(TASK INSTRUCTIONS):
A) Transcribe word for word the part of the Elias session excerpt starting with "ELAINA JOY: Understood." and going on through "areas of consciousness.".
B) In the Elias session excerpt, what does Elias say the identification of an old soul or a new soul addresses?

(SELECTED EXCERPT):

★ ★ ★

This individual holds an intent in this particular focus of expression
in creativity in a manner that shall be involving other individuals also.
This offers her the opportunity to view and explore self and the depth
of how she may be manipulating energy in this focus, and also offers her
the opportunity to explore interaction with other individuals.
Therefore, with respect to the direction that she has chosen to be expressing
this creativity, yes, she shall continue, and through the expression of
her desire, she holds the ability to be moving her desire into an objective
manifestation.
Now; she also creates obstacles for herself.
In this, at times there is an expression that she projects objectively
of stubbornness, which her evaluation objectively of this stubbornness
is defined quite differently. Her definition of this objectively
is that she is offering an expression of independence. Therefore,
the definitions are confused.
In this confusion, there is a lack of allowance presently — which in
the most probable probabilities shall continue for a time framework — in
that she projects her energy in a manner of control. Therefore, there
is a lack of allowance of input in information which is offered in helpfulness
from other individuals.
ELAINA JOY: Absolutely! (Elias chuckles) My biggest frustration
is that I could help so much and so sweetly if it wasn’t so hard to get
to her. I end up helping in a way that’s very icky because the help
is already challenged, it’s already kept from happening, it’s already blocked.
By the time she lets it in, I have beaten down these doors, and then I’m
resentful and angry because I don’t get to do it well, nicely, caringly.
ELIAS: And we shall also address to this situation. In this,
let me offer to you information that may be clarifying to both of you,
and may subsequently be helpful in your interaction with each other.
First of all, I shall express to you that you hold many focuses together,
but let me also express to you that you may identify yourself, in your
common vernacular and your common language that is accepted presently,
as relatively a new soul. She, conversely, may be identified as an
old soul.
ELAINA JOY: Is that so?
ELIAS: These are identifications that you hold within physical
focus. In actuality, there is no age, but the identification addresses
to how many focuses one essence chooses to manifest within a particular
dimension. In this particular dimension, you choose to focus few,
relatively speaking, focuses or manifestations physically in this particular
dimension, not in all dimensions.
ELAINA JOY: Understood.
ELIAS: This other individual holds many, many focuses in this
particular physical dimension, which translates in your objective beliefs
as the differentiation between an old soul and a new soul.
Therefore, in this, your attention of essence does not magnate as strongly
to this particular physical dimension as it may to other physical dimensions
and other areas of consciousness.

★ ★ ★

(GIVEN RECORDS):

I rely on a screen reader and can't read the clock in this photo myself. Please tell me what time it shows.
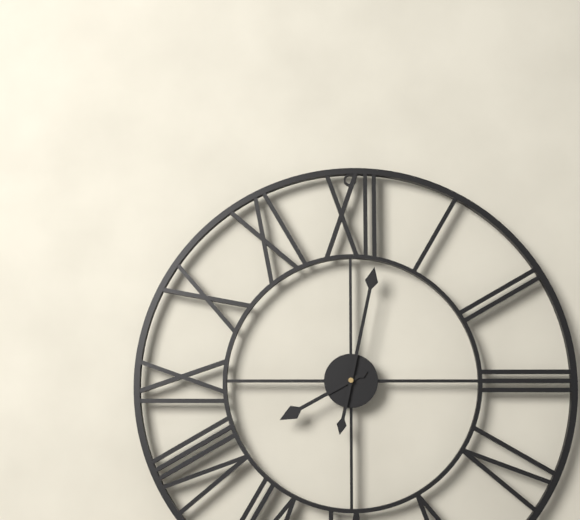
8:02
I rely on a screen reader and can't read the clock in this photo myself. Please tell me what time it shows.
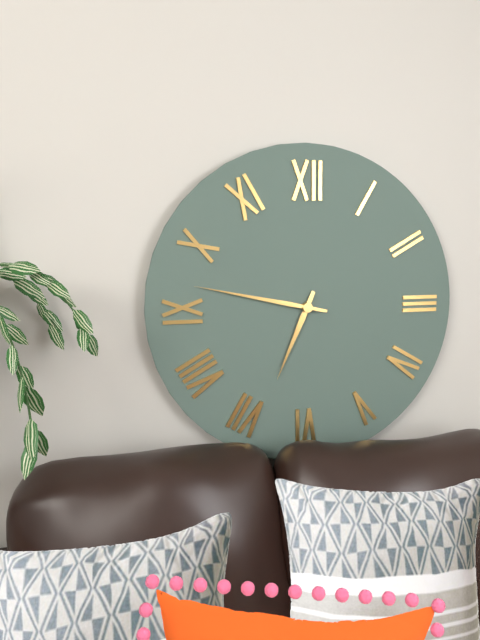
6:47
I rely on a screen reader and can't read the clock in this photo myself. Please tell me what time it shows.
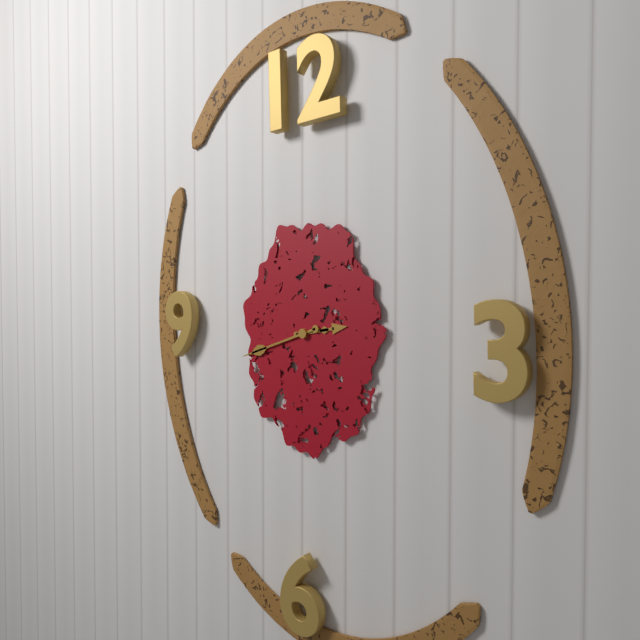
2:42
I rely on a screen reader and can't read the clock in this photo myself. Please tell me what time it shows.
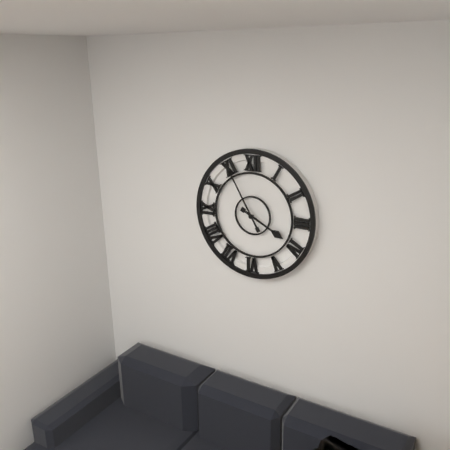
3:55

★ ★ ★

(RESPONSES TO THE EXERCISE):
A)
ELAINA JOY: Understood.
ELIAS: This other individual holds many, many focuses in this
particular physical dimension, which translates in your objective beliefs
as the differentiation between an old soul and a new soul.
Therefore, in this, your attention of essence does not magnate as strongly
to this particular physical dimension as it may to other physical dimensions
and other areas of consciousness.

B) It addresses how many focuses one essence chooses to manifest within a particular dimension.